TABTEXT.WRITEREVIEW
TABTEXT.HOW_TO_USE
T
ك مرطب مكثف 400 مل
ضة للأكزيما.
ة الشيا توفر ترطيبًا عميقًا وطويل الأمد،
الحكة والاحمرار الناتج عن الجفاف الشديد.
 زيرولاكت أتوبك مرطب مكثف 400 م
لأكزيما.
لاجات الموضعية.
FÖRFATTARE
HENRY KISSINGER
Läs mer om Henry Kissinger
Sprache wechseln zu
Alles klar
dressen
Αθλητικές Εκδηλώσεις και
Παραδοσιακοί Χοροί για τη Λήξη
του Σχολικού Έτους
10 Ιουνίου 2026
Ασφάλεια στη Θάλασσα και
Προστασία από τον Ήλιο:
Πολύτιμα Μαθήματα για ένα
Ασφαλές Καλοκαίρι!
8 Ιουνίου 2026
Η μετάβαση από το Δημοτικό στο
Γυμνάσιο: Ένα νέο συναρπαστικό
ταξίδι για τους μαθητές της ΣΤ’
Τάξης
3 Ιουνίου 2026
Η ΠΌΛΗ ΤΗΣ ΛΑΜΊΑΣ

————

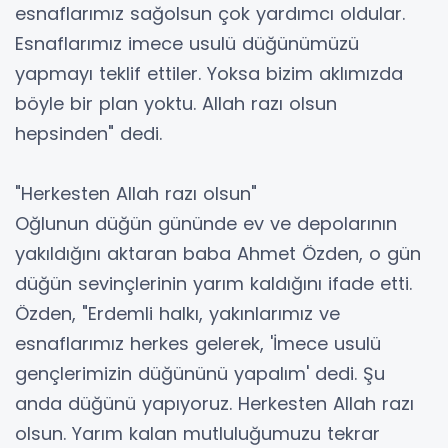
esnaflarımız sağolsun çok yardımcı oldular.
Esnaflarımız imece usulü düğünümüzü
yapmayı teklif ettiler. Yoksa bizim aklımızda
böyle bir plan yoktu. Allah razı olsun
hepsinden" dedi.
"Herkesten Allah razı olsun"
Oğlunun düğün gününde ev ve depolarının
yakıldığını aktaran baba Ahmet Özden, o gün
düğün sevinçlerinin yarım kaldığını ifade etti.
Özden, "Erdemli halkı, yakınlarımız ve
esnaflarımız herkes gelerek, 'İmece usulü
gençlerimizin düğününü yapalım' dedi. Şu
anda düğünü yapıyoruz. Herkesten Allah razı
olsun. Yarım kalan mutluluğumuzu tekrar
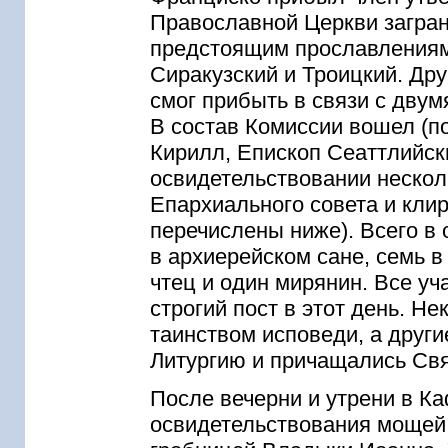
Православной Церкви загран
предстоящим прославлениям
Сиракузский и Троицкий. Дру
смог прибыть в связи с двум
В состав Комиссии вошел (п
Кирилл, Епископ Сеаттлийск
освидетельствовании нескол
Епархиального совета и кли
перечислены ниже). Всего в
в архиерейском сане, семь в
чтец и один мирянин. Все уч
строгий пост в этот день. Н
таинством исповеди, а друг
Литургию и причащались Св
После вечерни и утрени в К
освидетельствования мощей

————

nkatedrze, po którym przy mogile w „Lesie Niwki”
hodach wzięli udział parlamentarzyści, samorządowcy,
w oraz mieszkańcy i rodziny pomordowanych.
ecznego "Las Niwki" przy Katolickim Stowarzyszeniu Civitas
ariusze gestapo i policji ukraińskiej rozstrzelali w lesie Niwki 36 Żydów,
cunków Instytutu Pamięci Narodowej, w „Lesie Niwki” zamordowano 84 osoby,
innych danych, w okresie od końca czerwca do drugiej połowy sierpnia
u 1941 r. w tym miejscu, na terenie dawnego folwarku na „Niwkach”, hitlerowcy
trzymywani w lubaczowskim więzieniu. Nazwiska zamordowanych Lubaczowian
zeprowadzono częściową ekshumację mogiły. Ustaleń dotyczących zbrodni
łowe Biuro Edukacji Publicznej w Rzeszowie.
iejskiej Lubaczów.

————

#### AIM OF THE TASK:
An exact copy of the lines above from the one with "olsun. Yarım kalan mutluluğumuzu tekrar" up to and including the one with "таинством исповеди, а друг" is required; reproduce only those lines, omitting all pictures.

#### ANSWER BOX:
olsun. Yarım kalan mutluluğumuzu tekrar
Православной Церкви загран
предстоящим прославлениям
Сиракузский и Троицкий. Дру
смог прибыть в связи с двум
В состав Комиссии вошел (п
Кирилл, Епископ Сеаттлийск
освидетельствовании нескол
Епархиального совета и кли
перечислены ниже). Всего в
в архиерейском сане, семь в
чтец и один мирянин. Все уч
строгий пост в этот день. Н
таинством исповеди, а друг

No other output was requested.